▸ EXTRAIT SOURCE:

Me Stéphane CHOUTEAU





RÉPUBLIQUE FRANÇAISE



AU NOM DU PEUPLE FRANÇAIS



LE VINGT HUIT NOVEMBRE DEUX MILLE DIX SEPT,

La cour d'appel de Versa...

COUR D'APPEL

DE

VERSAILLES

DA

Code nac : 56C

12e chambre

ARRET N°

CONTRADICTOIRE

DU 28 NOVEMBRE 2017

R.G. N° 16/04739

AFFAIRE :

SA ENGIE anciennement dénommée GDF SUEZ

C/

SA ENEDIS anciennement dénommée ERDF

Décision déférée à la cour : Jugement rendu(e) le 19 Mai 2016 par le Tribunal de Commerce de NANTERRE

N° Chambre : 02

N° Section : 00

N° RG : 2013F03190

Expéditions exécutoires

Expéditions

Copies

délivrées le :

à :

Me Franck LAFON

Me Stéphane CHOUTEAU

RÉPUBLIQUE FRANÇAISE

AU NOM DU PEUPLE FRANÇAIS

LE VINGT HUIT NOVEMBRE DEUX MILLE DIX SEPT,

La cour d'appel de Versailles, a rendu l'arrêt suivant dans l'affaire entre :

SA ENGIE anciennement dénommée GDF SUEZ

[Adresse 1]

[Localité 1]

Représentant : Me Franck LAFON, Postulant, avocat au barreau de VERSAILLES, vestiaire : 618 - N° du dossier 20160254

Représentant : Me Paul RAVETTO de l'AARPI RAVETTO ASSOCIES, Plaidant, avocat au barreau de PARIS

Représentant : Me Anne-laure PROISY, Plaidant, avocat au barreau de PARIS

APPELANTE

****************

SA ENEDIS anciennement dénommée ERDF

[Adresse 2]

[Localité 2]

Représentant : Me Stéphane CHOUTEAU de l'ASSOCIATION AVOCALYS, Postulant, avocat au barreau de VERSAILLES, vestiaire: 620 - N° du dossier 002880

Représentant : Me Laurent MARTINET du PARTNERSHIPS DECHERT (Paris) LLP, Plaidant, avocat au barreau de PARIS, vestiaire: J001 - et de Me ROUER

INTIMEE

****************

Composition de la cour :

En application des dispositions de l'article 786 du code de procédure civile, l'affaire a été débattue à l'audience publique du 17 Octobre 2017 les avocats des parties ne s'y étant pas opposés, devant Monsieur Denis ARDISSON, Conseiller chargé du rapport.

▸ DÉTAIL DE LA TÂCHE: Recopiez mot pour mot le passage de l'arrêt de la cour d'appel de Versailles, en commençant par « Composition de la » et en poursuivant jusqu'à « chargé du rapport. ».

▸ ENSEMBLE DES ENTRÉES:
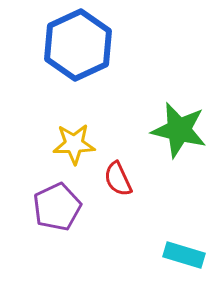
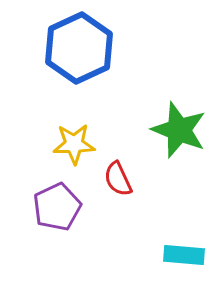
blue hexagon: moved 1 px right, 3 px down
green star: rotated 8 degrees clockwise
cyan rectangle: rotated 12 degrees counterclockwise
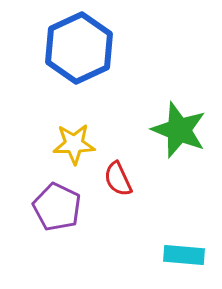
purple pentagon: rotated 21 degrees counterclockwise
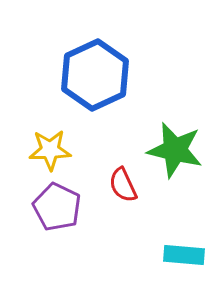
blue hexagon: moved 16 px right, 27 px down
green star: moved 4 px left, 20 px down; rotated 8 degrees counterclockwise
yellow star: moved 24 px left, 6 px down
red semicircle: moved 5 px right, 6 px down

* * *

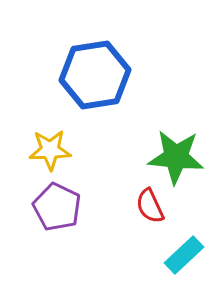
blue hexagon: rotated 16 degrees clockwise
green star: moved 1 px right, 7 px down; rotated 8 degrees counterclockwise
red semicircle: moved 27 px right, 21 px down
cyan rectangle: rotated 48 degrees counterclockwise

---

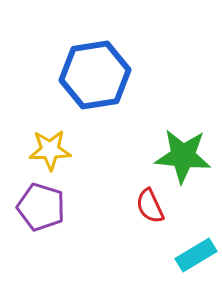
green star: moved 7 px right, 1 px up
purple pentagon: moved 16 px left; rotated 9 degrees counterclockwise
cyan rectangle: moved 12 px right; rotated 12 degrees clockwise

▸ RÉPONSE FINALE:
Composition de la cour :

En application des dispositions de l'article 786 du code de procédure civile, l'affaire a été débattue à l'audience publique du 17 Octobre 2017 les avocats des parties ne s'y étant pas opposés, devant Monsieur Denis ARDISSON, Conseiller chargé du rapport.